En estos momentos, toda Europa prepara planes para reactivar la economía y en especial los sectores más afectados por la pandemia. Las voces más sensatas alertan de la necesidad de poner en marcha ayudas que estén ligadas al cumplimiento de los planes estratégicos de la propia Unión Europea. En el caso de las compañías aéreas, por ejemplo, se trataría de rescatarlas, si, pero orientándolas a los objetivos medioambientales y de sostenibilidad que persigue la UE.
Ese planteamiento global es aplicable a Barcelona desde la perspectiva local. Y la ciudad debería entenderlo como una oportunidad. Los gremios, sindicatos y patronales reclaman apoyos de la Administración, lógicamente. Pero aún no se les ha oído ni una sola propuesta, ni una idea de cara al futuro.
Todo el mundo anda preocupado por lo que ocurrirá en esta ciudad, cuya economía depende en más de un 10% de la actividad turística. El ayuntamiento, con buen criterio aunque algo optimista, entiende que tendrá que pasar más de un año para que el sector recupere el pulso. Mientras tanto, ha sugerido la reconversión de los inmuebles que se vacíen para albergar otras actividades capaces de absorber al menos una parte de los 100.000 empleos que se van a perder.
Mientras tanto, los hoteleros se llevan las manos a la cabeza porque los fondos de inversión –buitres y normales-- han empezado a husmear los edificios ociosos. Pero ellos solo hablan de la ampliación de los ERTE, de las ayudas y del precio de los créditos, además claro está de los errores de las medidas de protección del virus.
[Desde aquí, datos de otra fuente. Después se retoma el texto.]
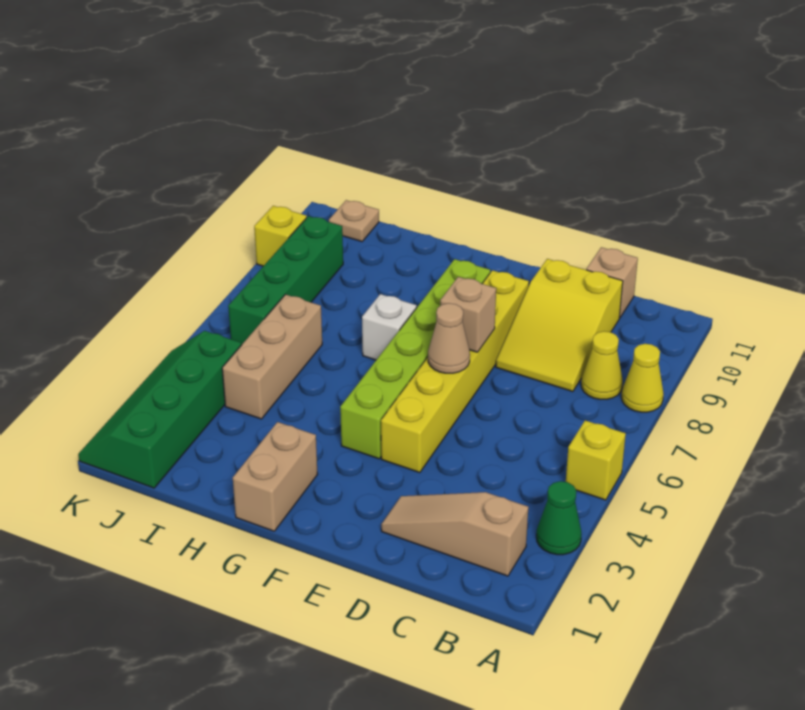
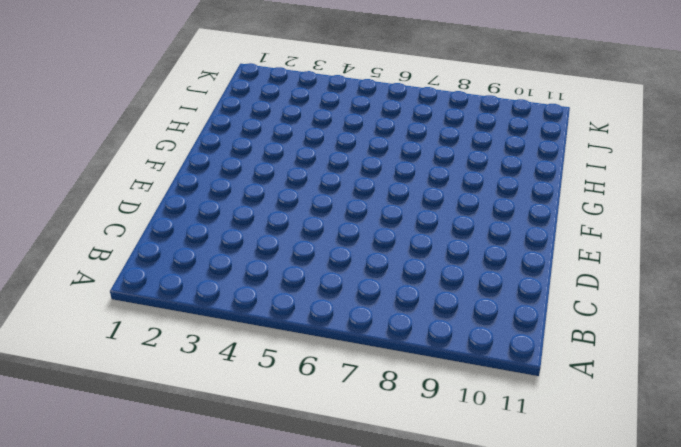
none -> green cone A3 level 1
none -> yellow brick A5 level 1
none -> yellow cone A8 level 1

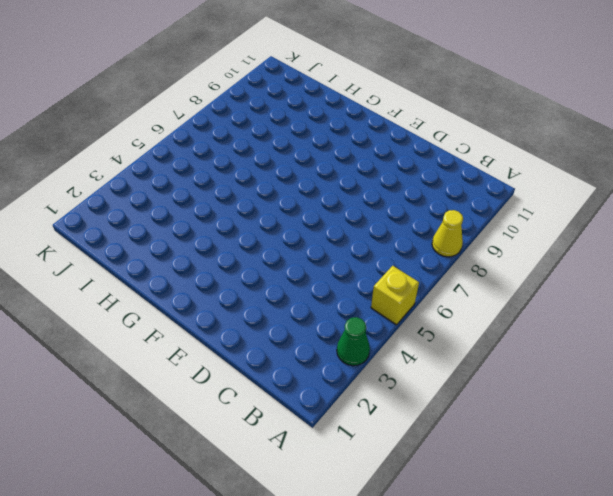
none -> tan slope B2:D2 level 1 top B
none -> yellow cone B8 level 1
none -> yellow slope C8:D10 level 1 top 10

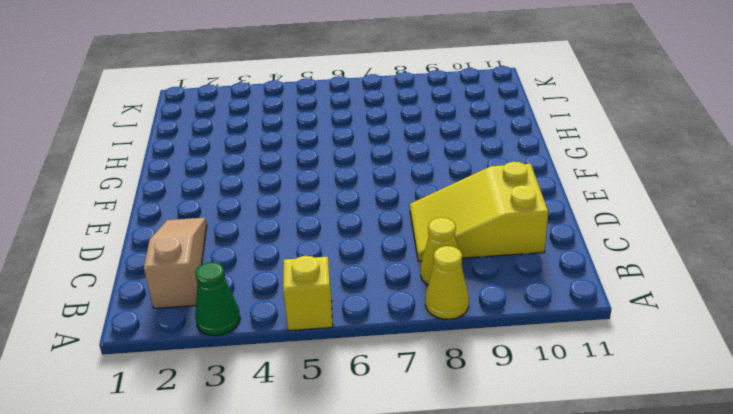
none -> tan brick C11 level 1
none -> yellow brick E4:E9 level 1
none -> lime brick F4:F9 level 1

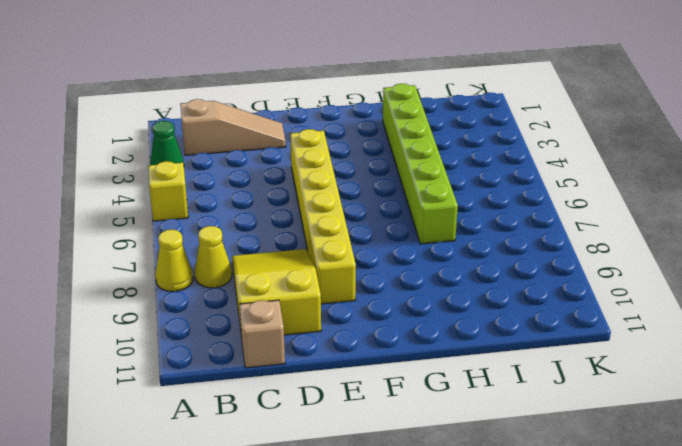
lime brick H2:H7 level 1 -> lime brick F4:F9 level 1
none -> tan brick G1:G2 level 1
none -> white brick G7 level 1
none -> tan brick I4:I6 level 1

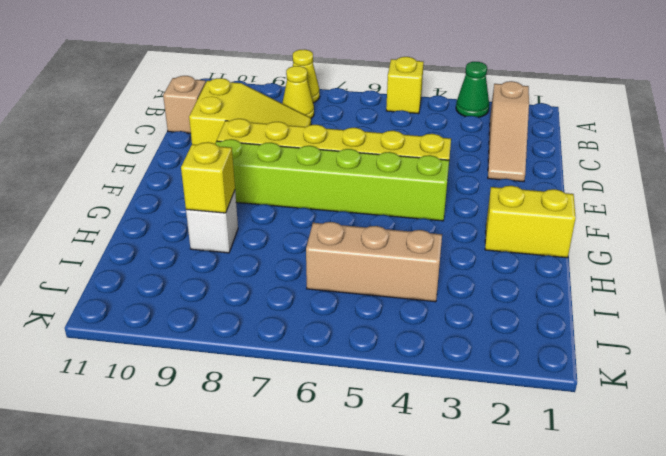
yellow brick G1:G2 level 1 -> tan brick G1:G2 level 1
white brick H9 level 1 -> white brick G7 level 1
yellow brick H9 level 2 -> yellow brick K9 level 1
none -> green slope J1:K4 level 1 top J
none -> green brick J6:J9 level 1
none -> tan plate J11 level 1

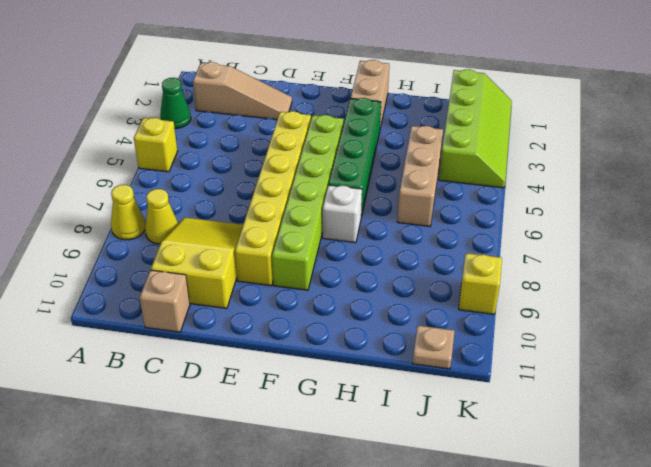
green brick G3:G6 level 1 -> green brick J6:J9 level 1
lime slope J1:K4 level 1 top J -> green slope J1:K4 level 1 top J
none -> tan cone E6 level 2
none -> tan brick E7 level 2

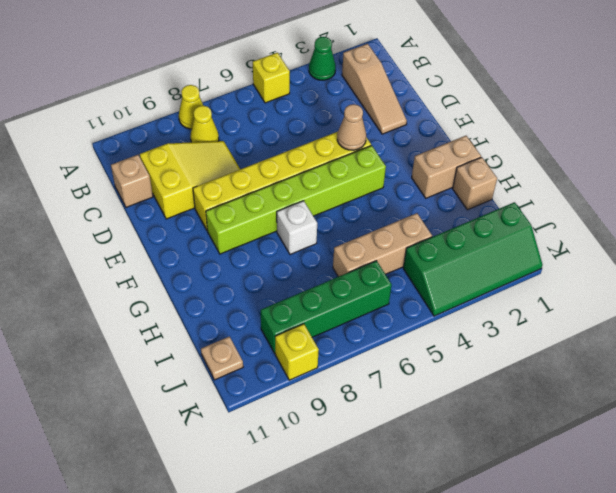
tan cone E4 level 2 -> tan cone E6 level 2
tan brick H1 level 1 -> tan brick E7 level 2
Hace unos días, El País publicaba un reportaje sobre la cuestión elaborado en base a entrevistas con representantes de todo tipo de lobbys locales. Solo una de las encuestadas se refería a la crisis como una oportunidad para trabar un modelo turístico más sostenible y enfocado a un visitante cultural y de negocio, que gasta más y es más respetuoso con el entorno.
Marian Muro, directora de Turisme Barcelona --y madre de la tasa turística en Cataluña--, con experiencia en el sector público y el privado, apunta una línea de trabajo para favorecer, por ejemplo, la creación de más comercios independientes en Ciutat Vella, donde el consistorio calcula que los efectos económicos de la pandemia serán devastadores. También es partidaria de rechazar abiertamente cierto tipo de productos, como las despedidas de solteros.
Esperemos que las cosas vayan por ahí. El miércoles pasado se celebró la primera reunión de la mesa de economía del Pacto por Barcelona, un proceso con el que se tratan de sentar las bases de la superación de la crisis provocada por la pandemia. Sus objetivos, según quedó reflejado en el acta de constitución, pasan por la recuperación del tejido económico local, la protección del comercio de la ciudad y la “reactivación de la economía del visitante”, que es la forma moderna de referirse a un nuevo concepto del turismo en el que los austriacos son pioneros.
Va en la línea de hacer llegar los beneficios del turismo a toda la ciudad, limitar su impacto medioambiental y, en definitiva, hacerlo más compatible con la vida de quienes los sufren; los barceloneses, en este caso. El primer paso consiste en estudiarlo a fondo en todas sus variables para a continuación darle el trato de industria estratégica que se merece.